The Wolf Border begins in Idaho, where Rachel is working on a similar project. Soon, she is summoned back to the area where she was raised; not long afterwards, she accepts a job offer from an English aristocrat to engage in what may be a quixotic task. And as the novel proceeds, landscapes are juxtaposed: Rachel’s childhood in Thatcher-era Great Britain contrasted with her extensive time in the western United States, and that in turn contrasted with her current project, and the parklands in which she works. It all leads to plenty of evocative prose: like Gardner, Hall often describes a landscape in a way that a character moves through it, although Rachel’s forms of transportation are more varied than those utilized in Fat City.
Hall’s descriptive powers regularly impress over the course of The Wolf Border. Her description of Rachel, in her new residence after taking the position in Cumbria, looking at her surroundings gives both a sense of her own mindset and that of the landscape surrounding her.
She sits on the bed and looks out. The quince’s leaves agitate in the wind. It seems too far north for such a tree, but the estate also has its forcing houses, an orangery, alongside the traditional meadows and the rose beds. A small grey bird is creeping up the trunk, pausing, creeping up again. An ersatz paradise, she thinks.
Note, too, the way that agitate imparts a character to the leaves themselves. In a different context, this might not work; for someone whose life’s work is looking at the connections among all members of an ecosystem, it seems exactly right. There’s so much there: both a concise description of the space around Rachel and an essential guide to how she herself interprets it. For a book in which questions of perception take an increasingly key position, this, too, is fitting.

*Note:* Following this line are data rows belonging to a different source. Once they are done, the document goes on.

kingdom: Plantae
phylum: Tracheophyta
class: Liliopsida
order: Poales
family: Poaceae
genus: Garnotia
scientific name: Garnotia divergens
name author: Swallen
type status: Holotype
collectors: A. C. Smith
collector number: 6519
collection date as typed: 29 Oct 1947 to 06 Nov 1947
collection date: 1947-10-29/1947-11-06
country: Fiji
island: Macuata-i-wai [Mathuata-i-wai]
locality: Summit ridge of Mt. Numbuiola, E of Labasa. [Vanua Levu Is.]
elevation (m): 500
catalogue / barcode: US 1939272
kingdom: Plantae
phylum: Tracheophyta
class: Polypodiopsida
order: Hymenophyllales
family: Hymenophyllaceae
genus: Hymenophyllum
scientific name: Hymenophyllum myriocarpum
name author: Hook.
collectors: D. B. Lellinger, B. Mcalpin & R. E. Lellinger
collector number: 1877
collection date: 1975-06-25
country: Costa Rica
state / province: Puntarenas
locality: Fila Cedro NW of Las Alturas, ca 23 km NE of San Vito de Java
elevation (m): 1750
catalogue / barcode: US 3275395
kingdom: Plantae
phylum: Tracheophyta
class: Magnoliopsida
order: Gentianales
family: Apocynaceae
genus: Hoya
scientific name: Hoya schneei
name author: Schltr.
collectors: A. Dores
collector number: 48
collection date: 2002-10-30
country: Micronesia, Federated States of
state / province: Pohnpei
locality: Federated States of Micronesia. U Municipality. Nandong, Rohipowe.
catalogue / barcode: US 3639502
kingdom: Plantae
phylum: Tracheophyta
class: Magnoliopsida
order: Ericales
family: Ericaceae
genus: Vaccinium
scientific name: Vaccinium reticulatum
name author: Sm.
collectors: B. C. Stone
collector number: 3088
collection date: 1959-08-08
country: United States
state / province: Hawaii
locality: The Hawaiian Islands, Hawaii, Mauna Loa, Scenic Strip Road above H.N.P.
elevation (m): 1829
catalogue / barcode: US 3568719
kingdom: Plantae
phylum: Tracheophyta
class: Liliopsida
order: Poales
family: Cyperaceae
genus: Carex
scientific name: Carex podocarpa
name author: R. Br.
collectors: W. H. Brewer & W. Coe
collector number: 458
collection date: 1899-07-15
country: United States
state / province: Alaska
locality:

The Wolf Border is set over several seasons, and one of the subtler things that Hall does is showcase how certain spaces change over time. Here, for instance, is her evocation of the end of winter:
When the weather lifts, it feels as if a dire, convulsive event has passed: miscarriage or seizure. There is a sudden upswing in temperature, ten degrees and more, alarming in its own right. Meltwater flows over the measled remnant snow. The earth is left slack and raw, streams trickle in the road, downhill, into culvers and under cattle grids. Pools of water all over the landscape flicker like poured metal.
It’s a near-perfect example of prose suggesting perception. Rachel is a scientist, with the accompanying focus on evidence, on data, and on empirical knowledge. But as the novel continues, certain elements of ambiguity also come into play, and it’s here that having a sense of the world as she sees it becomes intrinsic and vital.
A description of a setting isn’t an easy thing to create. In some cases, it may not even be needed for the story being told. But in these three books, those descriptions are essential. Whether using a singular detail or a memorable onrush of images, these books help show that a setting need not be a static aspect of a book; instead, it can be vital to the themes of the story being told. Why have a location be a kind of character when it can be so much more?